Given text —

Media Library, Plants, Practices, Technologies

VIDEO: Taking Plants and People Seriously: Multispecies Entanglements in the West Papuan Oil Palm Nexus, by Sophie Chao

Drawing from long-term ethnographic fieldwork in rural West Papua, Sophie Chao’s talk examines how Indigenous Marind communities conceptualize plants as particular kinds of persons within a multispecies cosmology. The talk took place on Nov 10, 2020 in the framework of 4A_Lab Online Seminars.


Specifically, Sophie Chao explores the moral, biotic, and ecological contrasts Marind identify between native sago palm and introduced oil palm in the context of widespread deforestation and agribusiness expansion. Each of these plants accrues multi-layered political and cultural significance for Marind in light of broader processes of Indigenous dispossession and ongoing colonization that shape the geopolitics of West Papua. Drawing from multispecies ethnography and related posthumanist currents, Sophie Chao argues that oil palm – an introduced, “settler” cash crop in Merauke – comes to embody in sensory, contested, and more-than-human ways, the destructive yet promissory lure of capitalist modernity for Indigenous Marind communities. At the same time, oil palm is an object of wonder, curiosity, and pity because of its foreign origins, unknown lifeway, and subjection to technocapitalist regimes of control and exploitation. The paper discusses the ethical, political, and practical challenges involved in reconciling Indigenous theories and practices surrounding the more-than-human with multispecies studies and posthumanist approaches, that remained largely anchored in the unmarked space of settler white colonialism.

Shape labeling records:
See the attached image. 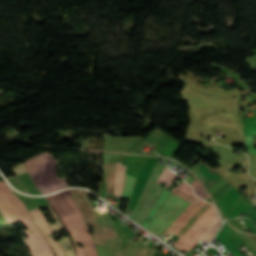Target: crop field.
Returning a JSON list of instances; mask_svg holds the SVG:
<instances>
[{"label": "crop field", "instance_id": "1", "mask_svg": "<svg viewBox=\"0 0 256 256\" xmlns=\"http://www.w3.org/2000/svg\"><path fill=\"white\" fill-rule=\"evenodd\" d=\"M171 192L191 202L182 214L167 229L181 238L174 244L182 250H191L204 233L219 218L213 205L197 198L187 183H182ZM221 225L220 219L205 233L201 240L210 242Z\"/></svg>", "mask_w": 256, "mask_h": 256}, {"label": "crop field", "instance_id": "2", "mask_svg": "<svg viewBox=\"0 0 256 256\" xmlns=\"http://www.w3.org/2000/svg\"><path fill=\"white\" fill-rule=\"evenodd\" d=\"M0 210L11 224L22 222L28 230L36 228L26 206L4 182H0ZM25 232L34 256H54L38 228Z\"/></svg>", "mask_w": 256, "mask_h": 256}, {"label": "crop field", "instance_id": "3", "mask_svg": "<svg viewBox=\"0 0 256 256\" xmlns=\"http://www.w3.org/2000/svg\"><path fill=\"white\" fill-rule=\"evenodd\" d=\"M47 199L58 215L80 209L78 204L73 199L70 190H65L55 195L47 196ZM60 218L73 239L90 235L88 226L85 223L80 210L60 215Z\"/></svg>", "mask_w": 256, "mask_h": 256}, {"label": "crop field", "instance_id": "4", "mask_svg": "<svg viewBox=\"0 0 256 256\" xmlns=\"http://www.w3.org/2000/svg\"><path fill=\"white\" fill-rule=\"evenodd\" d=\"M24 164L42 194L68 187L65 179L56 177V164L48 153L29 159Z\"/></svg>", "mask_w": 256, "mask_h": 256}, {"label": "crop field", "instance_id": "5", "mask_svg": "<svg viewBox=\"0 0 256 256\" xmlns=\"http://www.w3.org/2000/svg\"><path fill=\"white\" fill-rule=\"evenodd\" d=\"M178 197L170 192L159 211L147 226V229L156 234L158 237L189 205L188 202L180 199L181 197Z\"/></svg>", "mask_w": 256, "mask_h": 256}, {"label": "crop field", "instance_id": "6", "mask_svg": "<svg viewBox=\"0 0 256 256\" xmlns=\"http://www.w3.org/2000/svg\"><path fill=\"white\" fill-rule=\"evenodd\" d=\"M165 165L160 166L156 165L139 201L138 204L131 216V219L135 220L140 225L142 224L145 216L149 212L157 194L161 190L162 187L156 185V181L165 169Z\"/></svg>", "mask_w": 256, "mask_h": 256}, {"label": "crop field", "instance_id": "7", "mask_svg": "<svg viewBox=\"0 0 256 256\" xmlns=\"http://www.w3.org/2000/svg\"><path fill=\"white\" fill-rule=\"evenodd\" d=\"M30 213H31L33 219L35 220V222L37 223L39 229L41 230L43 236L51 235V234H52V231H51V229H50V227H49V225H48L46 219L44 218V216H43L41 210L32 211V212H30ZM41 223H44V224H45V226L48 228V230L50 231L51 234H47V233H49V231L46 229V227H45L44 224H43L44 228H45L46 231H47V233H46V231H45V229L43 228V226H42ZM46 239H47L48 242L51 244V246H52V248L54 249V251L56 252L57 256H64V254H63L61 248L59 247L58 243L55 242L51 236L46 237Z\"/></svg>", "mask_w": 256, "mask_h": 256}, {"label": "crop field", "instance_id": "8", "mask_svg": "<svg viewBox=\"0 0 256 256\" xmlns=\"http://www.w3.org/2000/svg\"><path fill=\"white\" fill-rule=\"evenodd\" d=\"M125 168L126 166L116 161L115 168V196L120 198L121 190L125 178Z\"/></svg>", "mask_w": 256, "mask_h": 256}, {"label": "crop field", "instance_id": "9", "mask_svg": "<svg viewBox=\"0 0 256 256\" xmlns=\"http://www.w3.org/2000/svg\"><path fill=\"white\" fill-rule=\"evenodd\" d=\"M169 194V191L165 190L162 188L159 196L157 197L151 211L149 212L148 216L146 217L144 223L141 225L143 227L146 228V226L148 225V223L150 222V220L153 218V216L155 215L156 211L158 210V208L160 207V205L162 204V202L164 201V199L166 198V196Z\"/></svg>", "mask_w": 256, "mask_h": 256}, {"label": "crop field", "instance_id": "10", "mask_svg": "<svg viewBox=\"0 0 256 256\" xmlns=\"http://www.w3.org/2000/svg\"><path fill=\"white\" fill-rule=\"evenodd\" d=\"M135 178V176L127 174L123 190V198H130Z\"/></svg>", "mask_w": 256, "mask_h": 256}, {"label": "crop field", "instance_id": "11", "mask_svg": "<svg viewBox=\"0 0 256 256\" xmlns=\"http://www.w3.org/2000/svg\"><path fill=\"white\" fill-rule=\"evenodd\" d=\"M59 242H60L66 256H76L75 251L73 249V246H72L68 236L62 237ZM68 246L71 247V249L68 250L67 249Z\"/></svg>", "mask_w": 256, "mask_h": 256}, {"label": "crop field", "instance_id": "12", "mask_svg": "<svg viewBox=\"0 0 256 256\" xmlns=\"http://www.w3.org/2000/svg\"><path fill=\"white\" fill-rule=\"evenodd\" d=\"M175 174H173L172 172H170L167 167L166 169L164 170V172L162 173V175L160 176L159 180H158V184L163 181L165 183H167L165 185V188H167L169 186V184L174 180L175 178Z\"/></svg>", "mask_w": 256, "mask_h": 256}, {"label": "crop field", "instance_id": "13", "mask_svg": "<svg viewBox=\"0 0 256 256\" xmlns=\"http://www.w3.org/2000/svg\"><path fill=\"white\" fill-rule=\"evenodd\" d=\"M193 189L194 192L202 199H204L205 197H207L208 195L206 194L205 190L203 189V187L199 184V182L195 179L191 184H190Z\"/></svg>", "mask_w": 256, "mask_h": 256}, {"label": "crop field", "instance_id": "14", "mask_svg": "<svg viewBox=\"0 0 256 256\" xmlns=\"http://www.w3.org/2000/svg\"><path fill=\"white\" fill-rule=\"evenodd\" d=\"M7 180L10 182L12 186L19 189L21 192L28 193L25 187L20 183V181L16 178V176L8 177Z\"/></svg>", "mask_w": 256, "mask_h": 256}, {"label": "crop field", "instance_id": "15", "mask_svg": "<svg viewBox=\"0 0 256 256\" xmlns=\"http://www.w3.org/2000/svg\"><path fill=\"white\" fill-rule=\"evenodd\" d=\"M48 209H49L50 213L52 214L53 218L57 221V222L54 223L53 225H50L51 229H52L54 232L64 229L63 226L61 225V223L59 222V220L57 219L55 213L53 212V210L51 209L50 206H49Z\"/></svg>", "mask_w": 256, "mask_h": 256}, {"label": "crop field", "instance_id": "16", "mask_svg": "<svg viewBox=\"0 0 256 256\" xmlns=\"http://www.w3.org/2000/svg\"><path fill=\"white\" fill-rule=\"evenodd\" d=\"M245 143L248 146V152L256 155V149L252 148V136H245Z\"/></svg>", "mask_w": 256, "mask_h": 256}, {"label": "crop field", "instance_id": "17", "mask_svg": "<svg viewBox=\"0 0 256 256\" xmlns=\"http://www.w3.org/2000/svg\"><path fill=\"white\" fill-rule=\"evenodd\" d=\"M155 250L147 247L145 245V247L142 249V251L140 252V254L138 256H152L154 254Z\"/></svg>", "mask_w": 256, "mask_h": 256}, {"label": "crop field", "instance_id": "18", "mask_svg": "<svg viewBox=\"0 0 256 256\" xmlns=\"http://www.w3.org/2000/svg\"><path fill=\"white\" fill-rule=\"evenodd\" d=\"M12 169H13V171H14L15 175H17V174H20V173H23V172H26V171H27V170H26V168H25V166L23 165V163L19 164L17 167L12 168Z\"/></svg>", "mask_w": 256, "mask_h": 256}, {"label": "crop field", "instance_id": "19", "mask_svg": "<svg viewBox=\"0 0 256 256\" xmlns=\"http://www.w3.org/2000/svg\"><path fill=\"white\" fill-rule=\"evenodd\" d=\"M72 243L74 246H76L75 250L77 253V256H86L84 248H80L72 239H71Z\"/></svg>", "mask_w": 256, "mask_h": 256}, {"label": "crop field", "instance_id": "20", "mask_svg": "<svg viewBox=\"0 0 256 256\" xmlns=\"http://www.w3.org/2000/svg\"><path fill=\"white\" fill-rule=\"evenodd\" d=\"M6 220L4 219V217L1 215L0 213V222H5Z\"/></svg>", "mask_w": 256, "mask_h": 256}]
</instances>
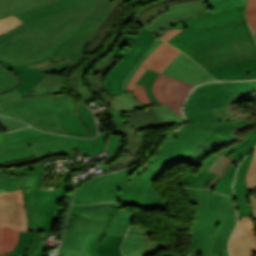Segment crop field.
Returning a JSON list of instances; mask_svg holds the SVG:
<instances>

What is asked —
• A. In the talk description, in which seminar series was the talk given?
• B. What reasons does the talk description give for oil palm being an object of wonder, curiosity, and pity? List them all.
• C. Rewrite the paragraph of the talk description beginning "Specifically, Sophie Chao explores" as a brief list of its main points.

Solved problems —
• A. The 4A_Lab Online Seminars.

• B.
- Its foreign origins
- Its unknown lifeway
- Its subjection to technocapitalist regimes of control and exploitation

• C.
- Sophie Chao explores the moral, biotic, and ecological contrasts Marind draw between native sago palm and introduced oil palm amid widespread deforestation and agribusiness expansion.
- Both plants carry multi-layered political and cultural significance for Marind in light of Indigenous dispossession and ongoing colonization in West Papua.
- Drawing on multispecies ethnography and posthumanist currents, she argues that oil palm, an introduced "settler" cash crop in Merauke, embodies the destructive yet promissory lure of capitalist modernity for Marind communities.
- Oil palm is also an object of wonder, curiosity, and pity because of its foreign origins, unknown lifeway, and subjection to technocapitalist control and exploitation.
- The paper discusses the ethical, political, and practical challenges of reconciling Indigenous theories and practices of the more-than-human with multispecies studies and posthumanist approaches still largely anchored in settler white colonialism.